I am grateful for my cousins (now as close as sisters), relatives and friends from overseas, who dropped everything to be here for us, taking turns to give us their presence in the first few months. So many of you continue to check up on us and help in any way you can.

I am grateful for your friends Josh, who though devastated, shared our pain of losing you, and continue to share in this pain.

I am grateful that Sha is in our lives. Thank you Josh for introducing her to us. It is like a piece of you has been left behind. She provides much comfort to us though she is grieving just as badly and sometimes, worse.

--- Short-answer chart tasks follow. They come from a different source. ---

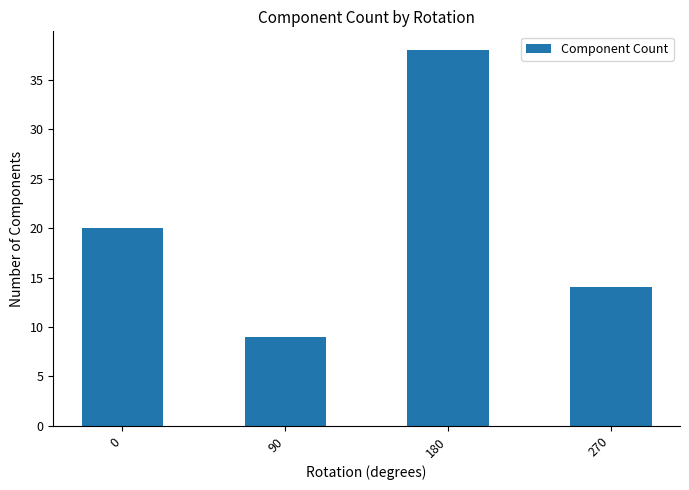

How many distinct data groups are displayed?

1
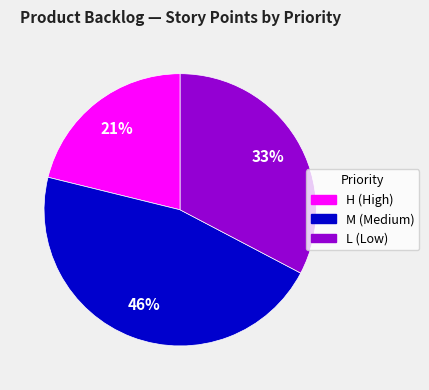

Which category has the smallest portion of the pie?

H (High)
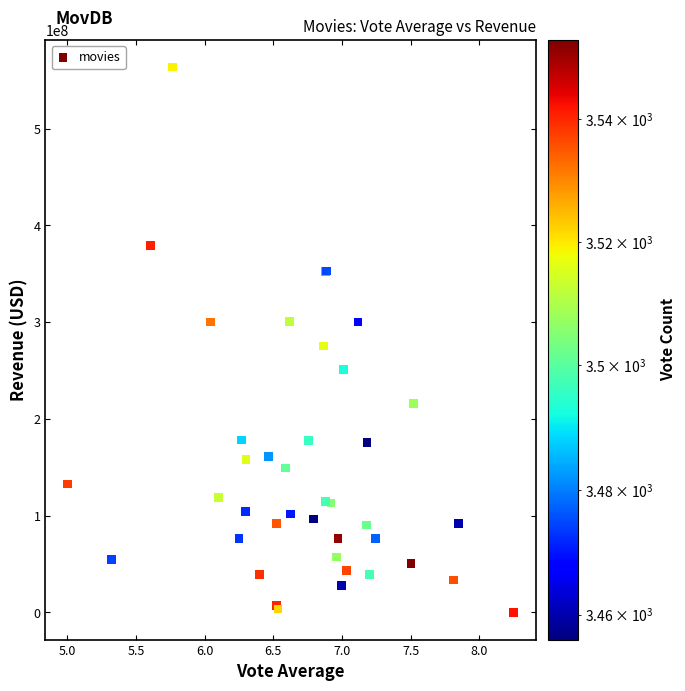

What Y value in the scatter plot is closest to 281874661?

275293450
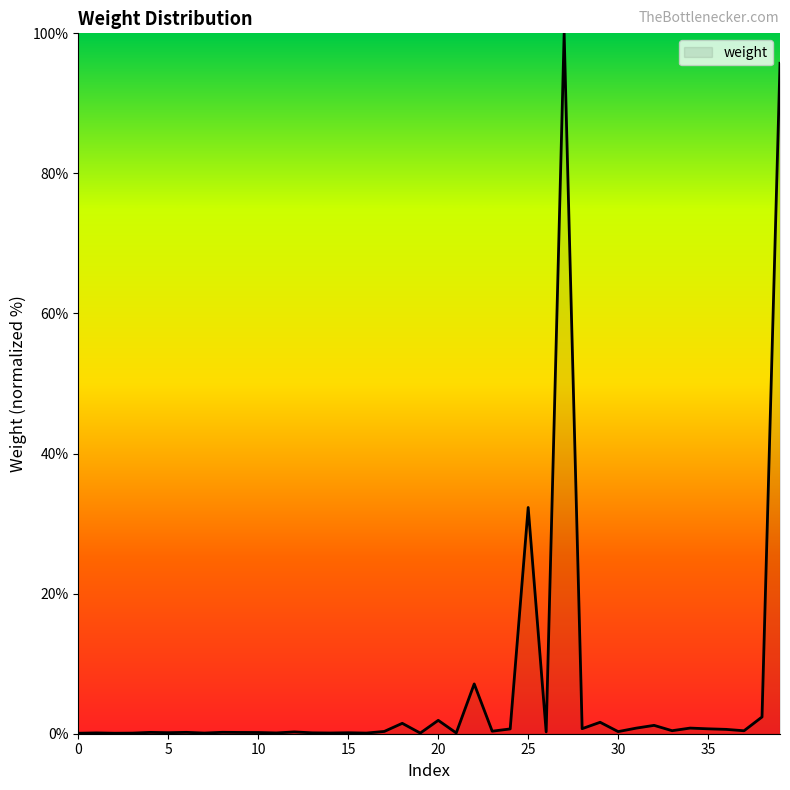

How many lines are shown in the chart?

1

And most of all, I am grateful to you Josh. The last 10 years must have been so, so hard. Through our grief, we are experiencing just a drop of what you were going through. Thank you for sticking around for as long as you did, though it must have been torturous. Thank you for still giving us so many good memories, even though you were suffering. You parted with all of us on a good note. The last messages, words and calls to all who were closest to you were all loving, with no arguments or fights.

A tiktok video I watched over the weekend (yes, I have finally resumed watching tiktok), showed a young father burying his 2 month old infant. In the video he says he is grateful that he had 2 months with his son, because there are many who did not even get that much. 

So today, I am trying my best to be grateful for the 20 years 5 months and 6 days I got to be your Mum. I know most families would not have to deal with this type of loss, but there are also many who have had to, and perhaps worse.

Love you my darling.

Mum

Responses

  1. Vishakha Tiwari Avatar

    Heart wrenching and hopeful at the same time. Thank you for sharing your story. Lots of love!

    Liked by 2 people

  2. passionfortruths Avatar

    Wow..much wisdom you have… I believe in certain quarters, people honour the soul’s transition back to the Other Side..since life does not really end after physical demise. Earth is just a school..for soul growth.

    🙏💝🙏

    Liked by 2 people

  3. keerthi95 Avatar

    Josh is one of my cohort toppers, but beyond his intellect, it was his heart that shone the brightest. Teaching him, even for just a semester, brought me joy. His sharp answers, witty humour, and quiet empathy (especially during my own moments of grief) left a mark that words can hardly capture. Thank you for raising him so well. Wishing all of you well.

    —Dr K, Josh’s Lecturer 🙏🏽

    Liked by 2 people

    1. Cheryl Glenn Avatar

      Josh always spoke very fondly of you. Thank you for the very kind words. It means so much to us.